• _WORK REQUIRED_:
Every line from the start of the entries up to and including the one bearing "novos valores de" must be printed verbatim, without the pictures.

• _DATA TO PROCESS_:
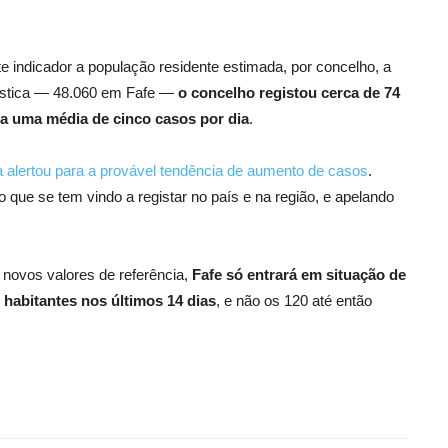
 indicador a população residente estimada, por concelho, a
atística — 48.060 em Fafe —
o concelho registou cerca de 74
a uma média de cinco casos por dia
.
ra alertou para a provável tendência de aumento de casos
.
 que se tem vindo a registar no país e na região, e apelando
novos valores de referência,
Fafe só entrará em situação de
l habitantes nos últimos 14 dias
, e não os 120 até então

• _YOUR RESPONSE_:
 indicador a população residente estimada, por concelho, a
atística — 48.060 em Fafe —
o concelho registou cerca de 74
a uma média de cinco casos por dia
.
ra alertou para a provável tendência de aumento de casos
.
 que se tem vindo a registar no país e na região, e apelando
novos valores de referência,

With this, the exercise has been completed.